Betty: I would agree with that. I would have before I read the book but after the examples he sets forth, I would agree with it even more. This is a tough book. Jess pointed out that his writing style makes it enjoyable to read but it's a tough book. And that's because, I think, Solomon's asking for not just perspective, but accountability and not just from leadership but from all of us. I really enjoyed this book. I really enjoyed this book and I would do like Cedric did and read the part that spoke most to me but I know we're trying to stay focused and complete this within ten minutes so I'll just say, "Read it" and pass to someone else.

Jim: Who hasn't discussed it yet?

Betty: C.I.

C.I.: I like the book, really, I love it. I'll be brief and I'll note that I enjoyed how he went into the editorials and the avoidance of the "bring the troops home" issue, even when facts in the paper -- obviously I'm speaking of the New York Times -- suggested that "success" was a huge leap from reality.

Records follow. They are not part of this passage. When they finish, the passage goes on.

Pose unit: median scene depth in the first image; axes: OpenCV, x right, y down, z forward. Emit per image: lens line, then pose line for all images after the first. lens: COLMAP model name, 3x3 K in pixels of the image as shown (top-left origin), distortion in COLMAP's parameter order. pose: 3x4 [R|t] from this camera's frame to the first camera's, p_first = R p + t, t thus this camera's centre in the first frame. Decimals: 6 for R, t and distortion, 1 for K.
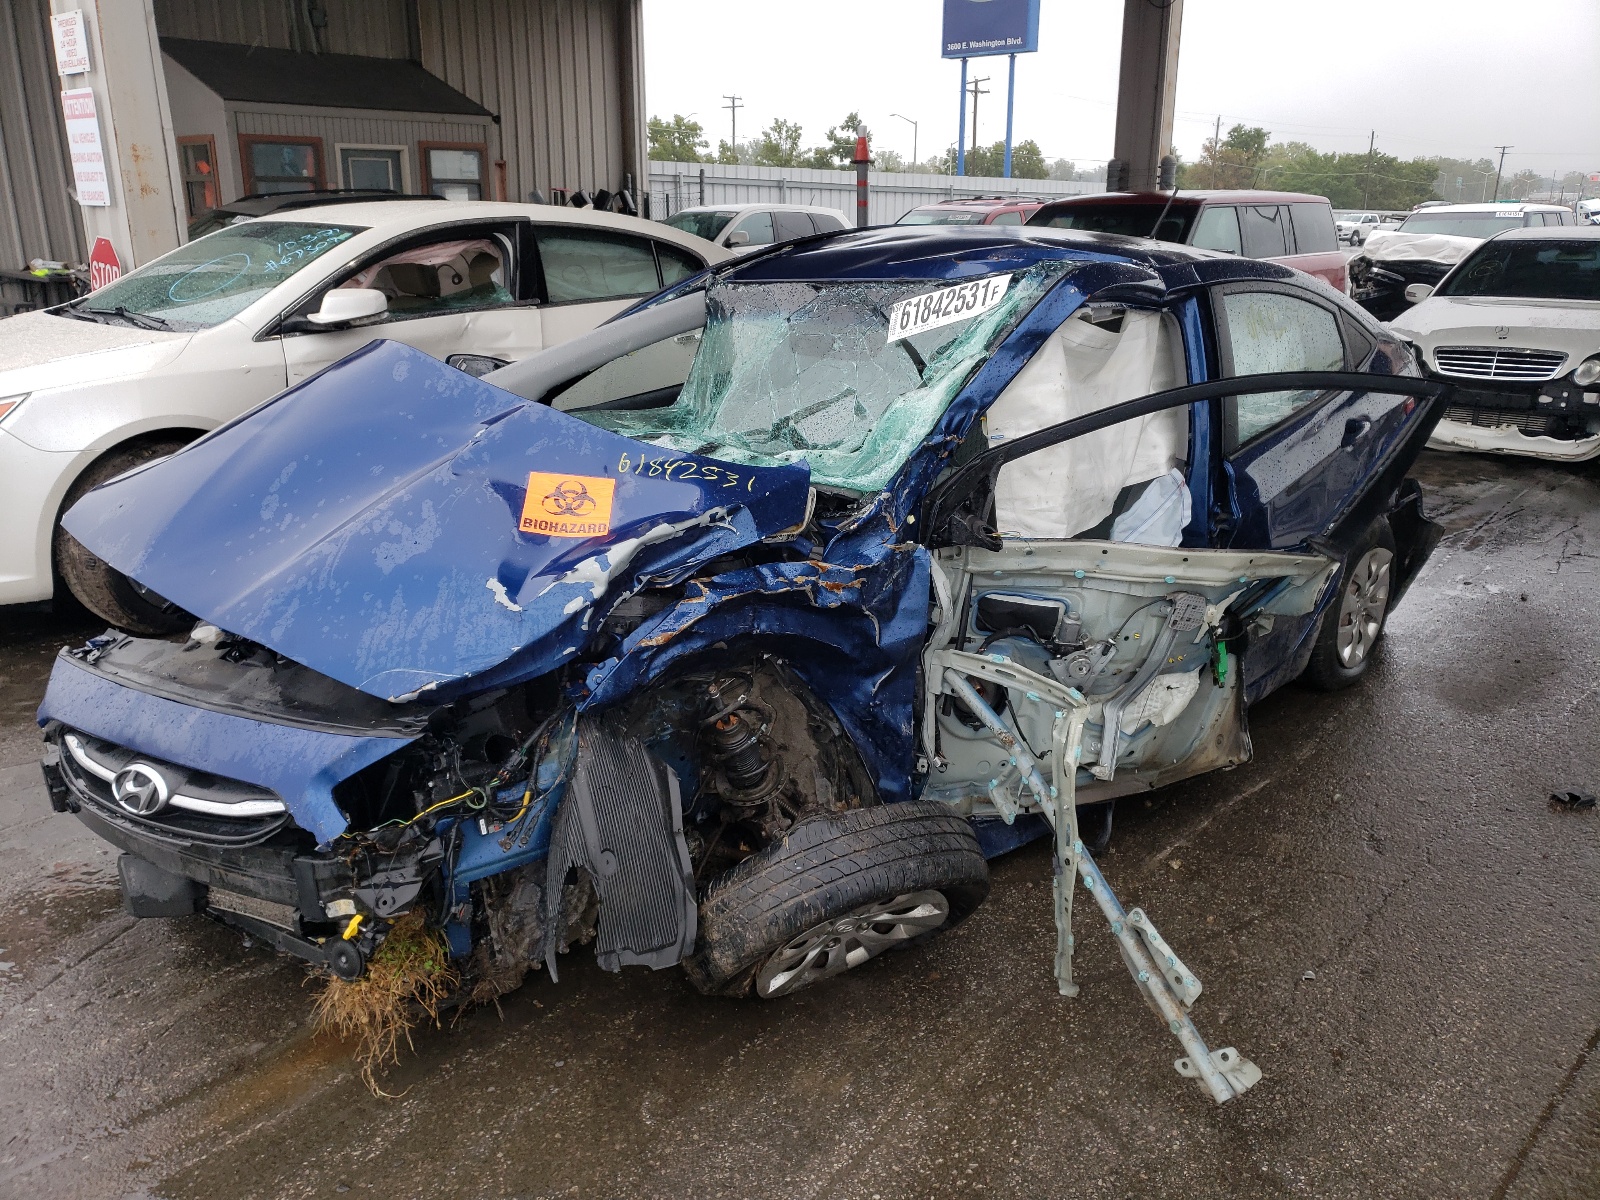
lens RADIAL K [[1219.3, 0, 800.0], [0, 1219.3, 600.0], [0, 0, 1]] dist [0.000751, -0.005252]
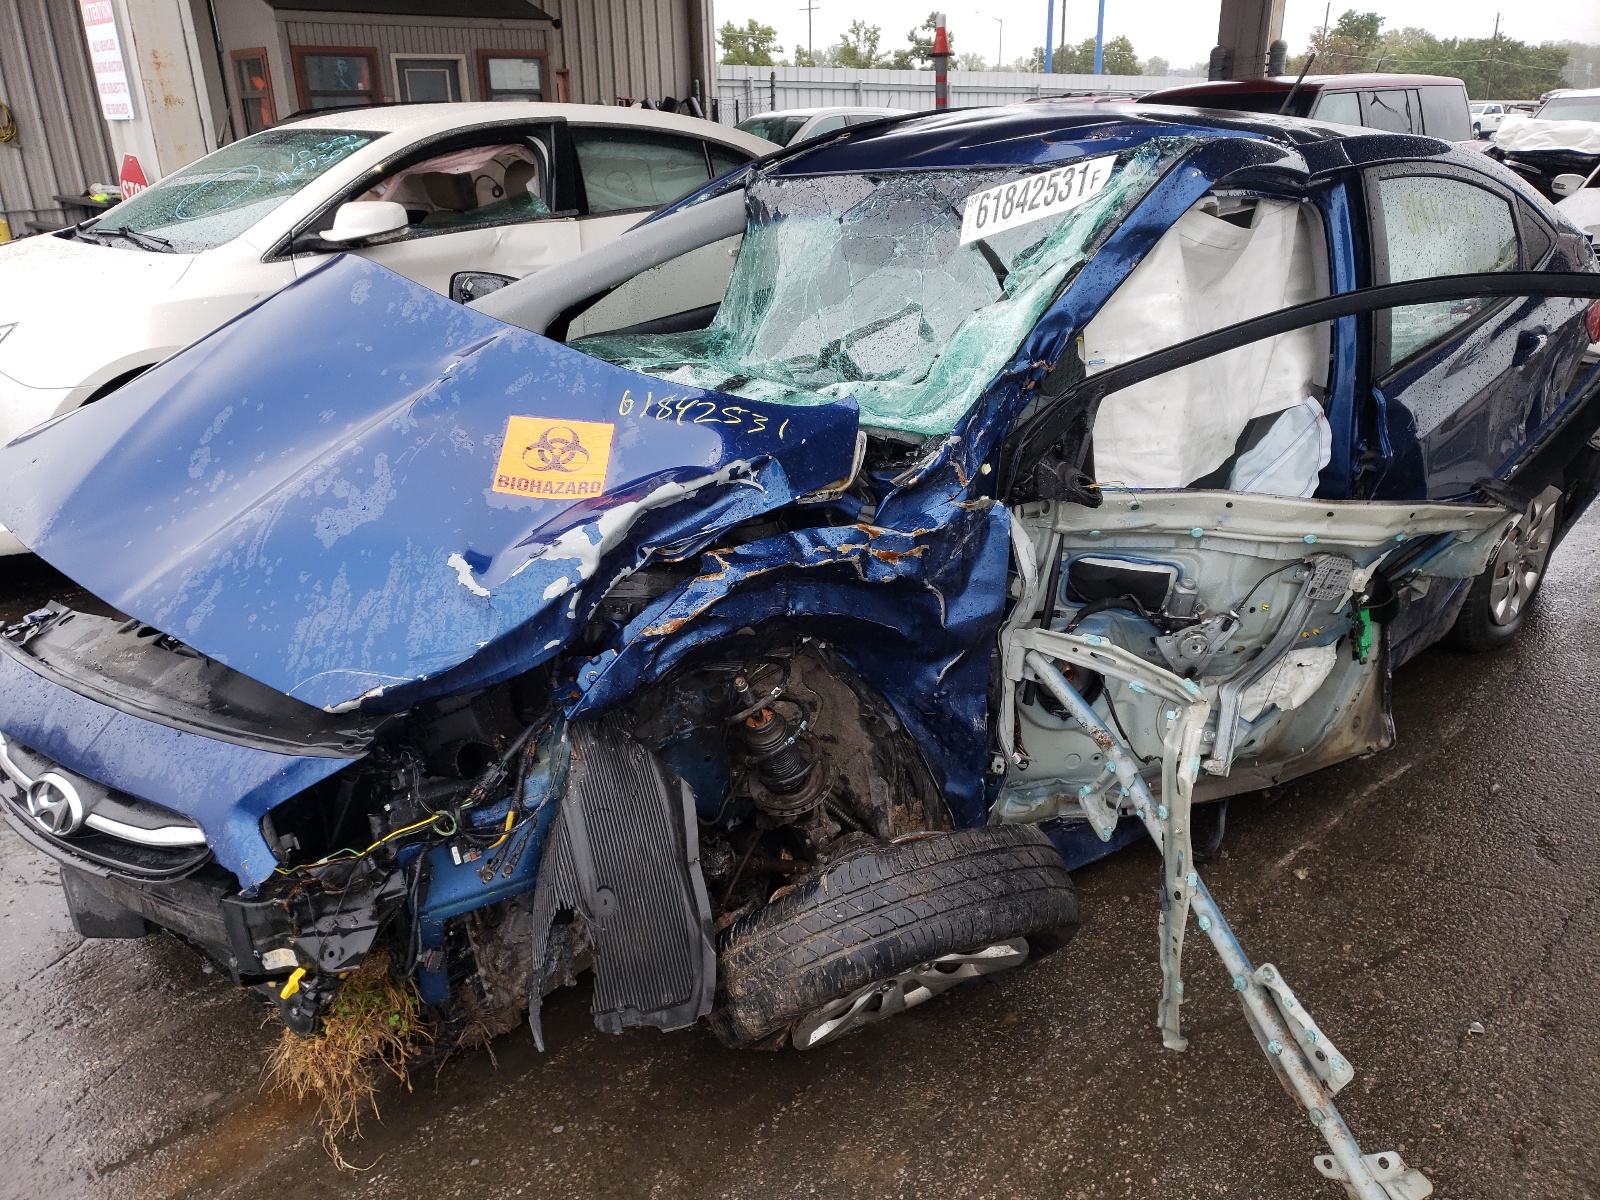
lens RADIAL K [[1183.1, 0, 802.9], [0, 1183.1, 607.9], [0, 0, 1]] dist [-0.003201, 0.009708]
pose [[0.997682, 0.000968, -0.068036, 0.022111], [0.004338, 0.996960, 0.077798, -0.033858], [0.067904, -0.077913, 0.994645, 0.197174]]
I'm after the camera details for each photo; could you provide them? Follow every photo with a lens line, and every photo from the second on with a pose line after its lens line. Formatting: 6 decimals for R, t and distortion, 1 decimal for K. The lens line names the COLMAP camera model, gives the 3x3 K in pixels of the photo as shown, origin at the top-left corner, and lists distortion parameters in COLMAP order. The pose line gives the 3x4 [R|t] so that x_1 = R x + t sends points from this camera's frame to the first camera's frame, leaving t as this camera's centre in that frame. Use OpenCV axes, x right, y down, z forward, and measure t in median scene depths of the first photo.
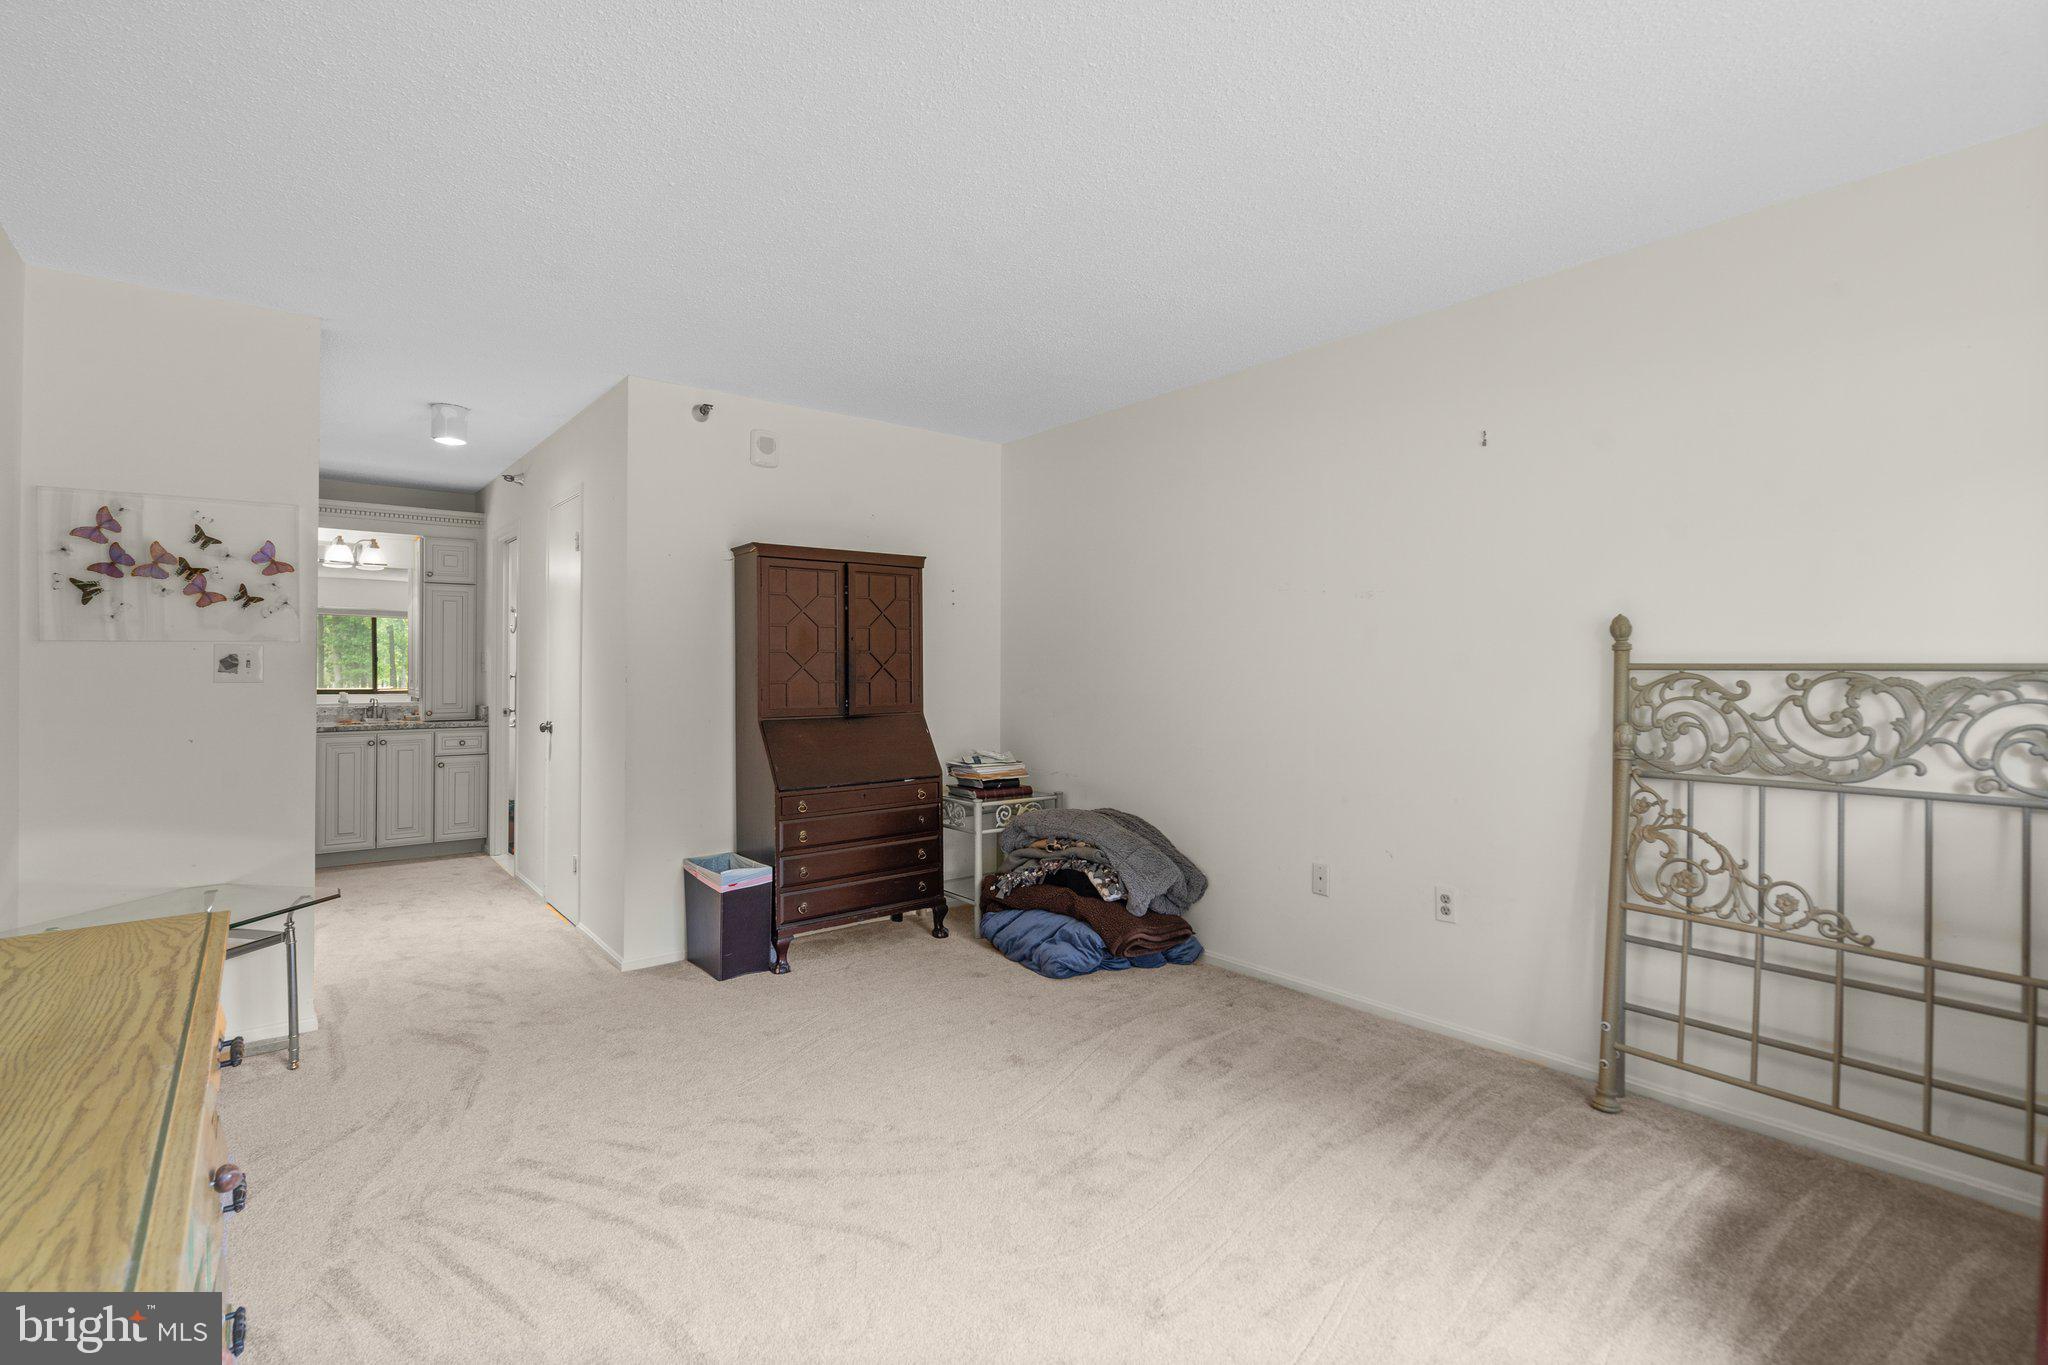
lens RADIAL K [[953.4, 0, 1032.6], [0, 953.4, 665.3], [0, 0, 1]] dist [-0.002238, 0.000875]
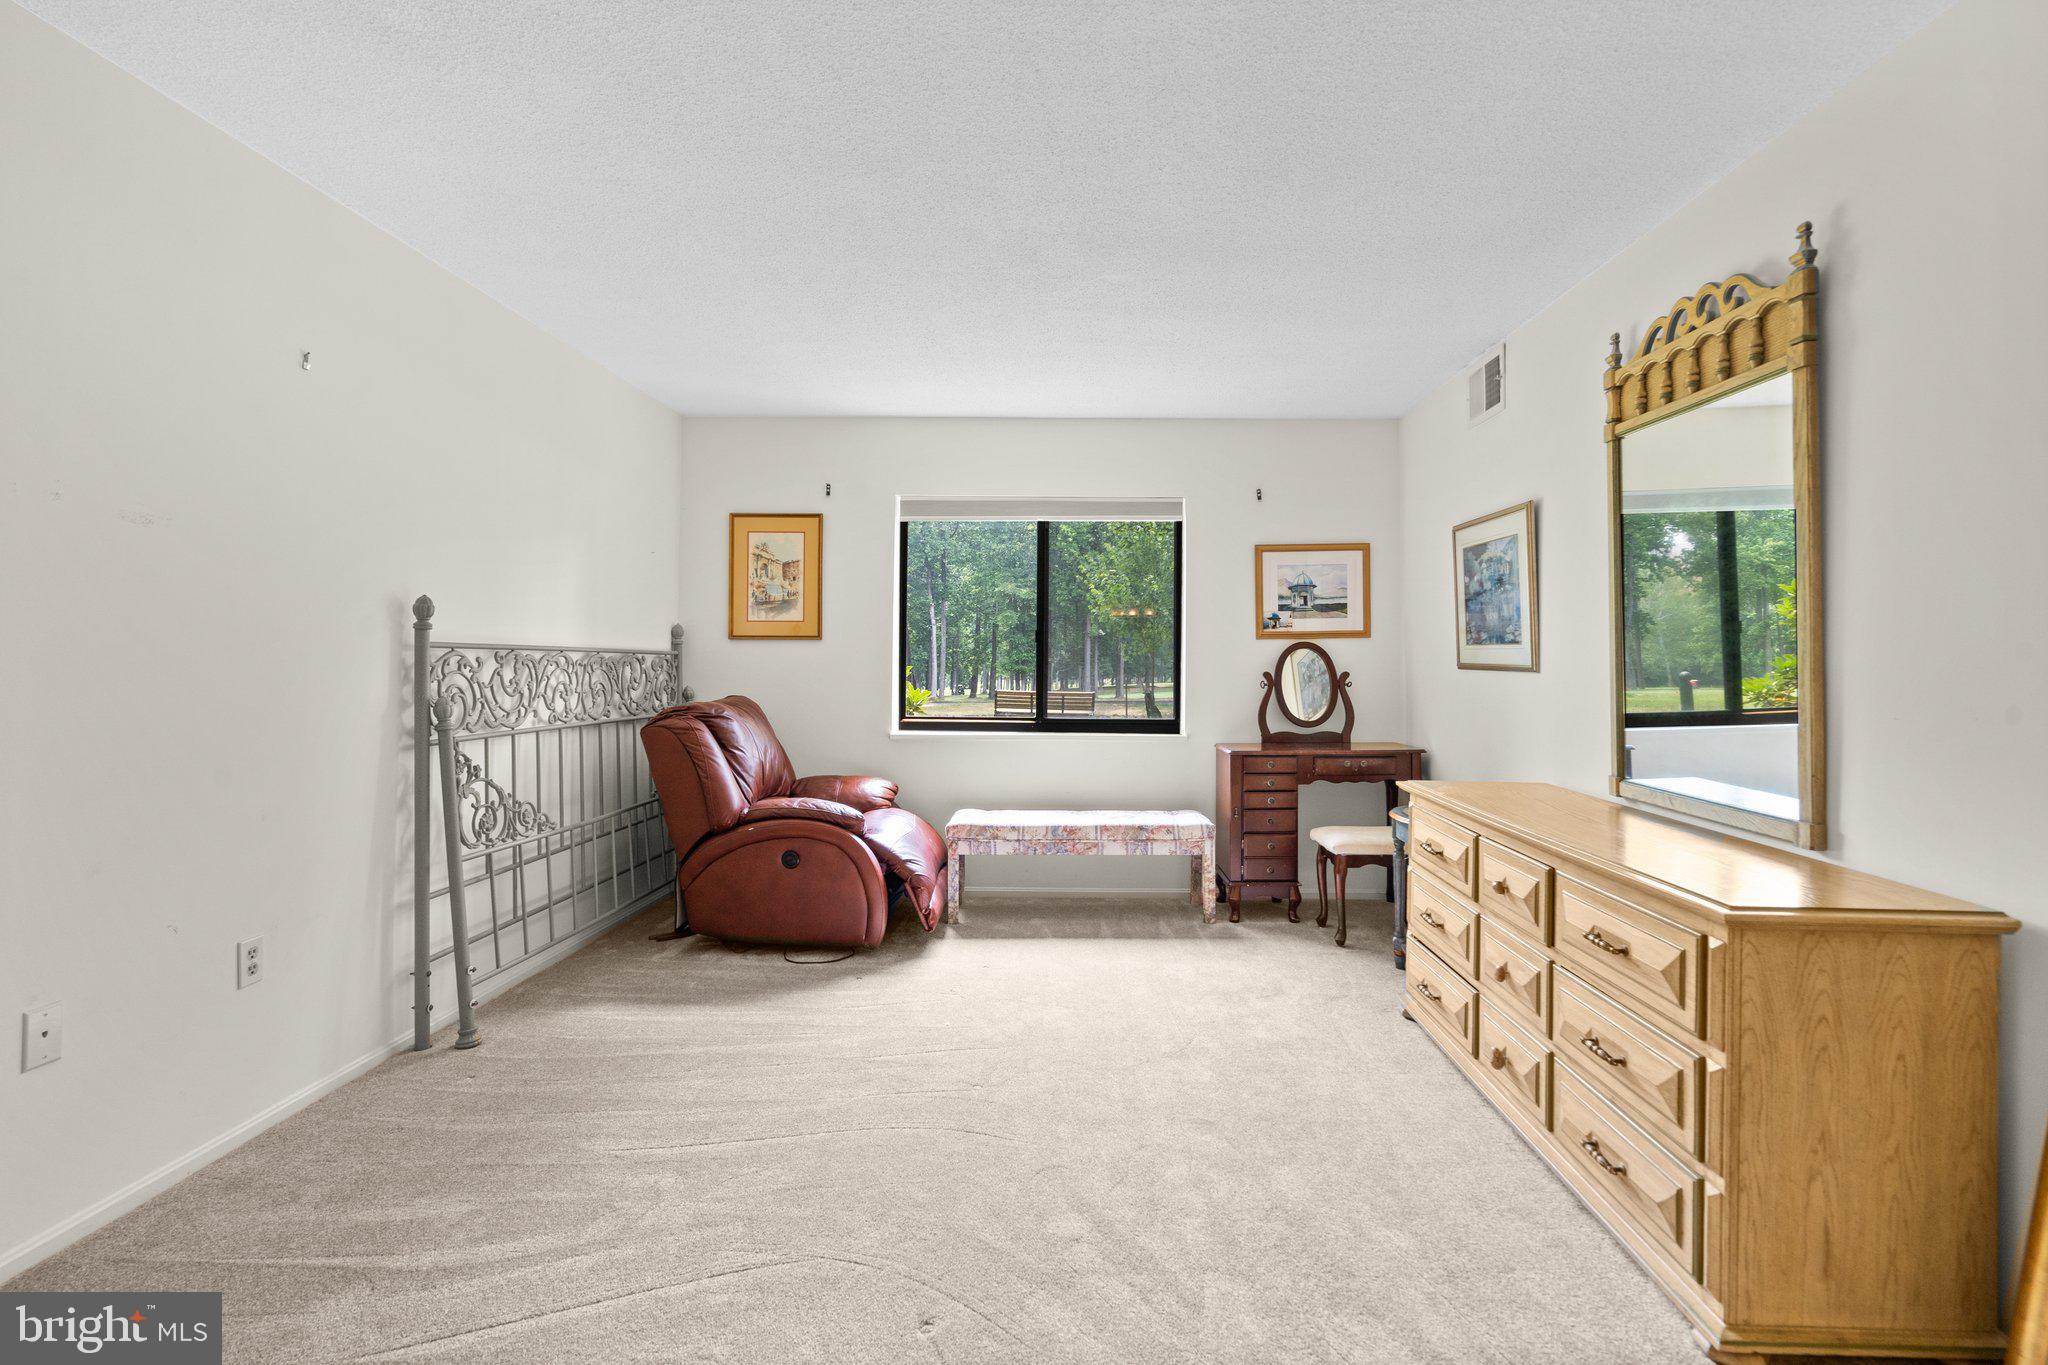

Everyone's brought up strong points and I know Dona's watching the clock so I'll let that be it from me.

Jim: Okay, so this is a book with thumbs way up. Read it. War Made Easy: How Presidents and Pundits Keep Spinning Us to Death by Norman Solomon. Dona had an announcement that we'll go out with.

Dona: We'd planned to review Edith Wharton's Custom of the Country among other books this time. C.I. got an e-mail that later was also sent to us here about how we are ignoring fiction. We're not attempting to ignore fiction. When we lost a "Five Books, Five Minutes" awhile back, we had commented on fiction and poetry in that feature. But when a book comes along that deserves the entire entry, we've focused on that one book and it has been nonfiction. We hope to do some fiction in the future and feel free to suggest books via e-mail but we're reading books and if one stands out and becomes the focus for an entire feature, it will probably continue to be nonfiction. Due to the debate over what quote to use to capture this book, it became obvious that the entire feature should be devoted to Norman Solomon's War Made Easy. Read the book and you'll understand why that is.